动态负载平衡DNS简介
解决网络过载的问题的一个解决方法是在现有的DNS中加入动态负载平衡的特性.
随着计算机网络的应用的日益广泛,在互联网上的负载也变得日益拥挤,这经常导致服务器无法正常地响应,并且影响了一些应用程序的崩溃。而且,这种现象的发生是动态的。解决这个问题的一个方法是建造更加强大的服务器,而另外一个途径就是将客户请求分散到多个服务器上。后者是解决这个问题的一种巧妙的方法,通过这种方法实际上是一种平衡的艺术,可以避免一些服务器过于繁忙而另外的服务器非常空闲的状态。跨服务器的需求分配技术成为网络技术的一个重要课题。
我们来考虑这么两种情况:首先,每个TCP进程会消耗32比特的内存,这样,一个有32MB内存的服务器从理论上支持100万的连接。其次,在多个拥有同样内容的服务器中,用户总是喜欢根据他们自己的经验(或者是一些监测数据)访问一些服务负载较小的服务器,比如说,GetRight就可以选择一个较佳的服务器进行FTP下载。但是,我们可以可以通过定期地监测服务器的状态并将请求指向最佳服务器来实现请求的分配。这种在多个服务器中根据服务器负载动态定向请求的技术称之为动态负载平衡。这个功能可以加入域名服务(DNS)中,而这是因为域名服务器本身就充当了解析客户请求的主要责任,而具有这种特性的DNS称为dlbDNS(dynamic load balance DNS)。在这里,最佳服务器指的是通过一种排名算法的出最佳排名的服务器。

▶ 数据:
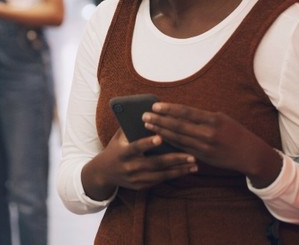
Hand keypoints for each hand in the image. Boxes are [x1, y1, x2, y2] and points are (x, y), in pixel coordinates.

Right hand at [81, 129, 196, 200]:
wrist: (104, 173)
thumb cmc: (116, 148)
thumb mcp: (119, 137)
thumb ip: (131, 127)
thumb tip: (148, 112)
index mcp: (122, 153)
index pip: (136, 147)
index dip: (147, 143)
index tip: (160, 138)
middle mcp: (129, 167)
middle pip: (155, 164)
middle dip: (174, 160)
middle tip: (191, 155)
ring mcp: (135, 179)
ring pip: (160, 175)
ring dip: (179, 170)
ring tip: (194, 164)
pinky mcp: (140, 186)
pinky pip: (159, 181)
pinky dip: (173, 175)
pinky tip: (186, 170)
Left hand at [143, 103, 282, 187]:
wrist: (249, 154)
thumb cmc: (234, 133)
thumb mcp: (222, 119)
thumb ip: (202, 117)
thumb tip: (180, 112)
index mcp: (213, 120)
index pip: (186, 112)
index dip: (169, 109)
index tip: (155, 106)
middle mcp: (208, 134)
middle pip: (178, 126)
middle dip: (160, 120)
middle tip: (145, 116)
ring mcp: (205, 147)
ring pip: (178, 138)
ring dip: (161, 132)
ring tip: (148, 126)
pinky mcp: (203, 157)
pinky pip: (183, 149)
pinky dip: (170, 143)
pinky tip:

▶ 练习题目: 请从动态负载平衡DNS那篇原文中原样抄写一段,从“动态负载平衡DNS简介”开始,一直到“成为网络技术的一个重要课题。”为止。

▶ 答题区:
动态负载平衡DNS简介
解决网络过载的问题的一个解决方法是在现有的DNS中加入动态负载平衡的特性.
随着计算机网络的应用的日益广泛,在互联网上的负载也变得日益拥挤,这经常导致服务器无法正常地响应,并且影响了一些应用程序的崩溃。而且,这种现象的发生是动态的。解决这个问题的一个方法是建造更加强大的服务器,而另外一个途径就是将客户请求分散到多个服务器上。后者是解决这个问题的一种巧妙的方法,通过这种方法实际上是一种平衡的艺术,可以避免一些服务器过于繁忙而另外的服务器非常空闲的状态。跨服务器的需求分配技术成为网络技术的一个重要课题。